■ What you have to do
Read the material below and count the lines holding the string "nose". Give that count with nothing added.
= = = = =
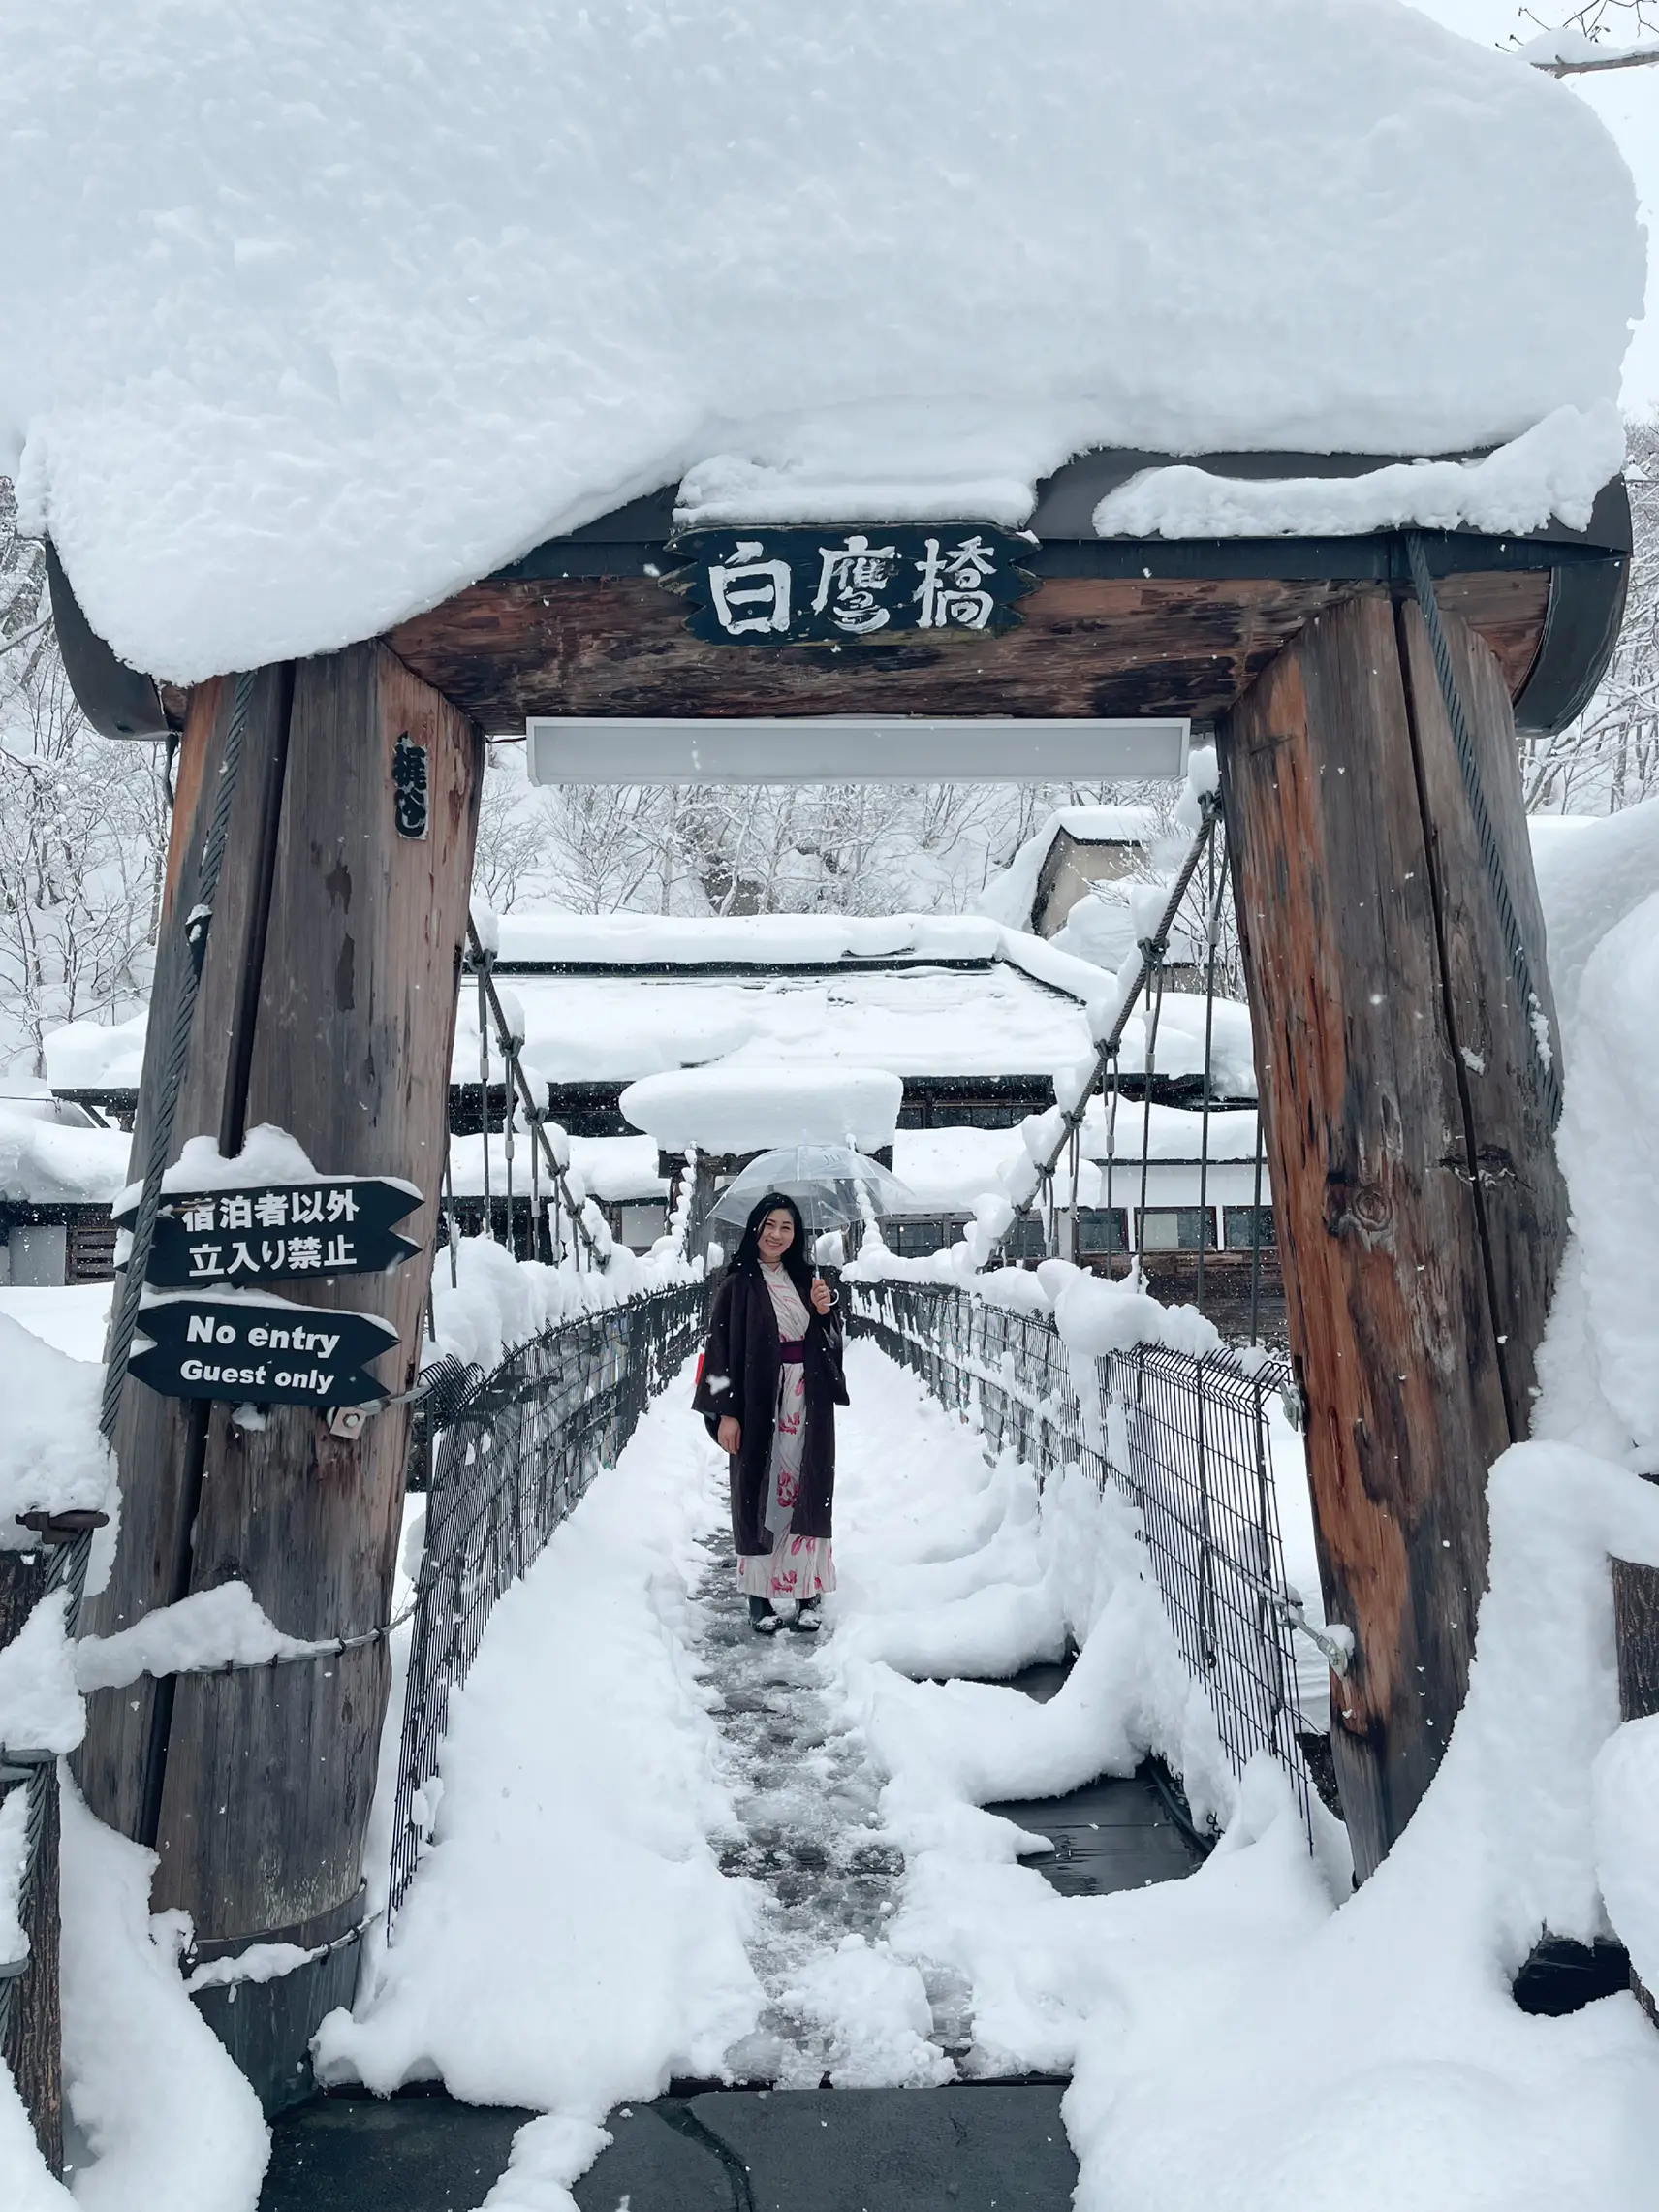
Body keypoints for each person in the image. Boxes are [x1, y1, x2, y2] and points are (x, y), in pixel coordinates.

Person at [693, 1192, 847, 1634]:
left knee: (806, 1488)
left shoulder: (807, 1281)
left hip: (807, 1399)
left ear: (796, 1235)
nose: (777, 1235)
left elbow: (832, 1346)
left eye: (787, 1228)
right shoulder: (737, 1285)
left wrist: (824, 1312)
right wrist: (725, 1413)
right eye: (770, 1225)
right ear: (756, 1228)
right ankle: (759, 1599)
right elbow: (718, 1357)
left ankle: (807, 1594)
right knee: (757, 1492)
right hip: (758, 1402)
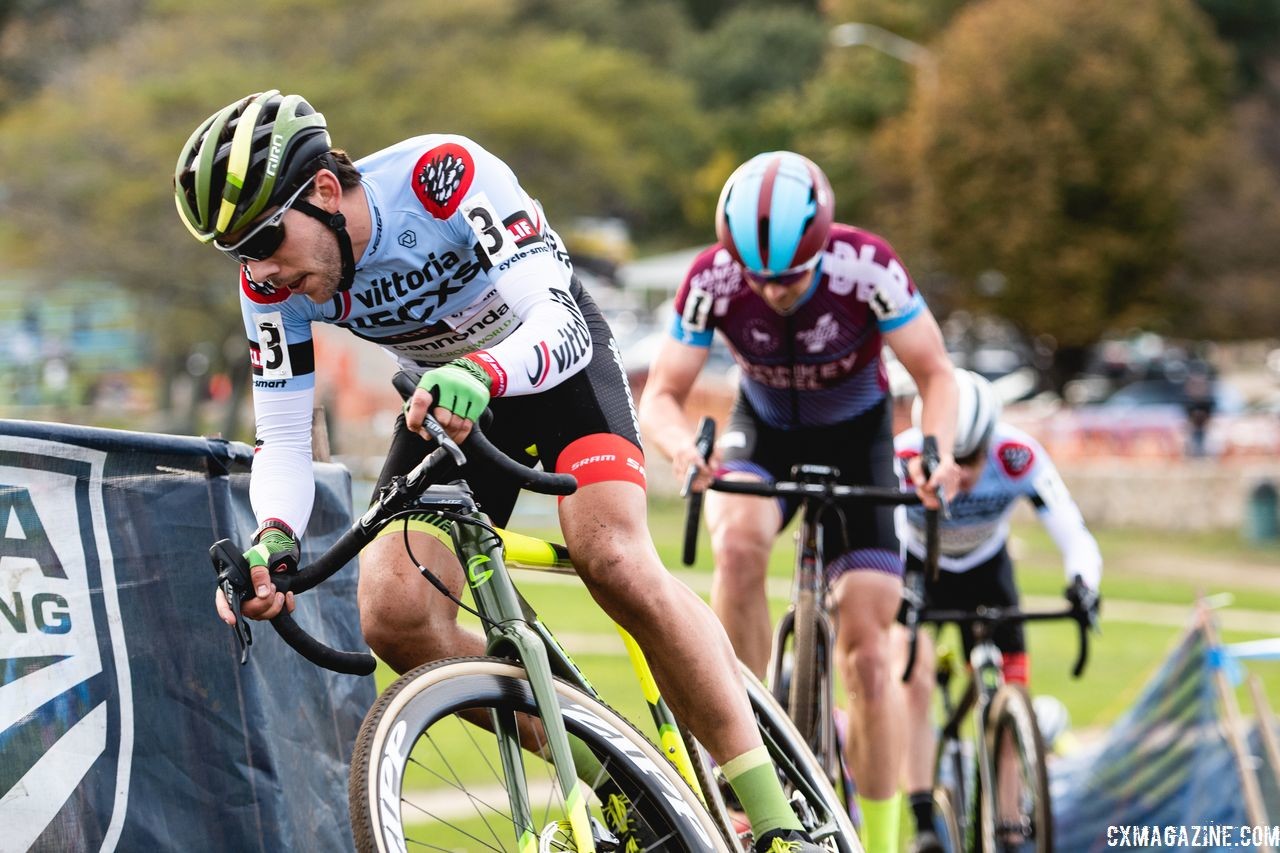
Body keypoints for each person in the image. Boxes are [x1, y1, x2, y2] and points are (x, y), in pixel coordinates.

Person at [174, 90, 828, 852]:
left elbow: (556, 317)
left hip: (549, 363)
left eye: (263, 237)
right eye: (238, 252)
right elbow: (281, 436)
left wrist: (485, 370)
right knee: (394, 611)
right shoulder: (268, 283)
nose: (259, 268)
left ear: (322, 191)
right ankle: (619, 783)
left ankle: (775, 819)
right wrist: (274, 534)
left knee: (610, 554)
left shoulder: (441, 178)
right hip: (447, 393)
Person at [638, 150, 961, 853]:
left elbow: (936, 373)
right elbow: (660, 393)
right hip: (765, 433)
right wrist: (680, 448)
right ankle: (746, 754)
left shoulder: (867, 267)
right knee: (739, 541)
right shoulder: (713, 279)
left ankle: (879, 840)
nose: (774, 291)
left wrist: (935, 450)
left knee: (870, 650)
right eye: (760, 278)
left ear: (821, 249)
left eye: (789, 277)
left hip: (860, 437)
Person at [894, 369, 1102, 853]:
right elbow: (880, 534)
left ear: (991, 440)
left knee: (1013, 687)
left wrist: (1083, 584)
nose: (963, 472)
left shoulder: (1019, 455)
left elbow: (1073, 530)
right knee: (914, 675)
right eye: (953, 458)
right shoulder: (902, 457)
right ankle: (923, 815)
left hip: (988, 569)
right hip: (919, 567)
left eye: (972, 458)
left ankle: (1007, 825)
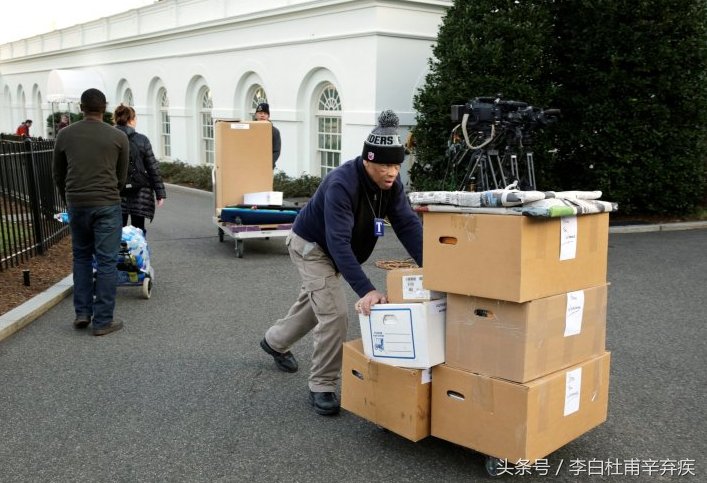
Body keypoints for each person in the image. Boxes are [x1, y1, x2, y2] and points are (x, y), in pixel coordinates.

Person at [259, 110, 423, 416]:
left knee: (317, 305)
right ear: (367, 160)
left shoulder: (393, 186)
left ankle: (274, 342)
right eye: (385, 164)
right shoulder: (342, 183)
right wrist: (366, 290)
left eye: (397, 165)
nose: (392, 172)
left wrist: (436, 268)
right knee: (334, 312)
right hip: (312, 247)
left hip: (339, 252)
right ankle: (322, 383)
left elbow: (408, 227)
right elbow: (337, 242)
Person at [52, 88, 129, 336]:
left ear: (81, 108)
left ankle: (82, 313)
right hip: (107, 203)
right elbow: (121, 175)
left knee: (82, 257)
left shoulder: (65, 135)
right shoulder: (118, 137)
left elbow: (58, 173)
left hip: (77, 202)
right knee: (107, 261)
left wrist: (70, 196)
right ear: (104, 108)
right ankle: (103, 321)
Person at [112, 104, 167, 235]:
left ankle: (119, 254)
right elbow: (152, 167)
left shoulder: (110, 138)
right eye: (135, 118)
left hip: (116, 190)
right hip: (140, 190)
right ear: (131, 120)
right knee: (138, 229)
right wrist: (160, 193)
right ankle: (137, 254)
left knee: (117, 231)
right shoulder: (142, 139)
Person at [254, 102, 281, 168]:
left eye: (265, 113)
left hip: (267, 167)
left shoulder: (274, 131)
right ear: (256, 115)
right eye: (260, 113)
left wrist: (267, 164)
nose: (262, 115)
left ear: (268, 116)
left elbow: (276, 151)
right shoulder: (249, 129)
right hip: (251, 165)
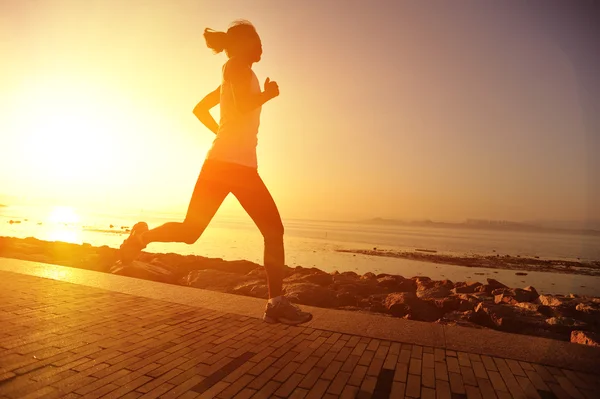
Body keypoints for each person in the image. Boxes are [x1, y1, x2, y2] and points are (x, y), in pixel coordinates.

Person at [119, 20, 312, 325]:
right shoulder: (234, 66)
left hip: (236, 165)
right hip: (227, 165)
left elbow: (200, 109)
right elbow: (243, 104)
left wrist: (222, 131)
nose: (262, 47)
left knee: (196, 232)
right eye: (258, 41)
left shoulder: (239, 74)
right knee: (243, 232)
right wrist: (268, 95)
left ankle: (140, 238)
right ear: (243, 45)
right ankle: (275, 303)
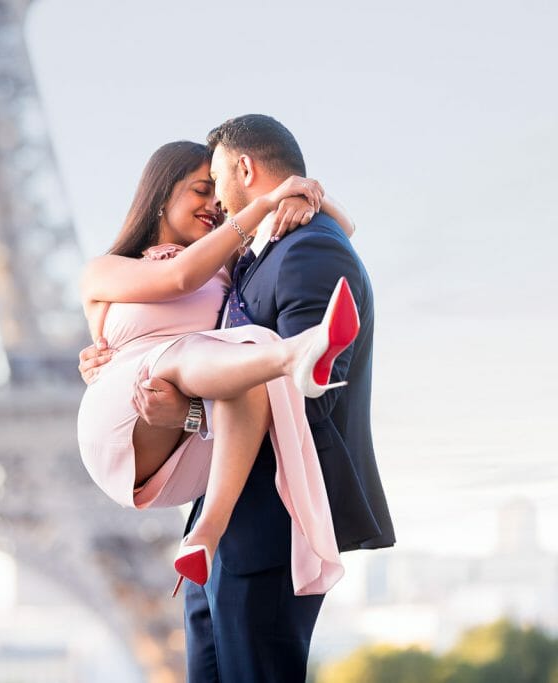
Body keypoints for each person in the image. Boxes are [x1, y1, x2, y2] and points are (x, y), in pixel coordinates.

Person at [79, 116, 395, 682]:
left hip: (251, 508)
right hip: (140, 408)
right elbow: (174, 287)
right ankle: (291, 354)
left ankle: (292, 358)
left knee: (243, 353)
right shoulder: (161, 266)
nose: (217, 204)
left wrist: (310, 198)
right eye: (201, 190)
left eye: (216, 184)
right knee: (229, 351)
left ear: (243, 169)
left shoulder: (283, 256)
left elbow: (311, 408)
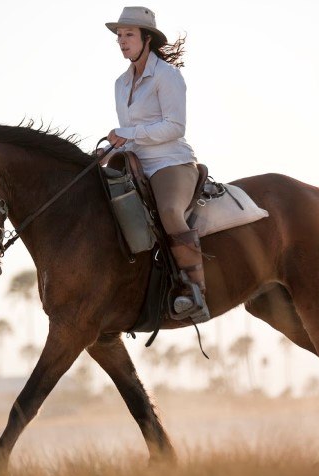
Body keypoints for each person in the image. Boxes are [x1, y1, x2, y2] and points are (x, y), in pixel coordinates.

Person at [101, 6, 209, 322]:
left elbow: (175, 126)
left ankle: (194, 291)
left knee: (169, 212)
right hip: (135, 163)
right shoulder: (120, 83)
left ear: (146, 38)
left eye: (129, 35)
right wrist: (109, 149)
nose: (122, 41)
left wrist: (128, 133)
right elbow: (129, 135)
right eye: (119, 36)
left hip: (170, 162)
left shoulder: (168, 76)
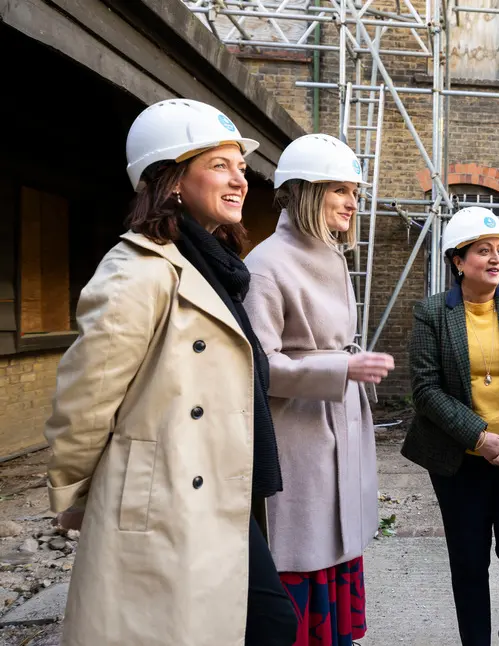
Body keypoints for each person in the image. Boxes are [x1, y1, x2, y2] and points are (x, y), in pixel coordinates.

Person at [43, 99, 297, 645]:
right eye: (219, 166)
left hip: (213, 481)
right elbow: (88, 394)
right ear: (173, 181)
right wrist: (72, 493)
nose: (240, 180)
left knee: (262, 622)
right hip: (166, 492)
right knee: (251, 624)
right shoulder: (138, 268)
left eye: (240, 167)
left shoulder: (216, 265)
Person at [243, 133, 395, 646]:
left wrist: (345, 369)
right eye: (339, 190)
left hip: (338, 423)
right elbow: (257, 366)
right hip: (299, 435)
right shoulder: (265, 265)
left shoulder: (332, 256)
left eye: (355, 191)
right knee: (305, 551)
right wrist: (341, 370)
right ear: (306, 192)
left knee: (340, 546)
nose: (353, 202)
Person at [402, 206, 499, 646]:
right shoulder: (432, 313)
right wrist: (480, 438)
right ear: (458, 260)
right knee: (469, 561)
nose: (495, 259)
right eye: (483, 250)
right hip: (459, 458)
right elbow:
= = = = =
■ Written solution
12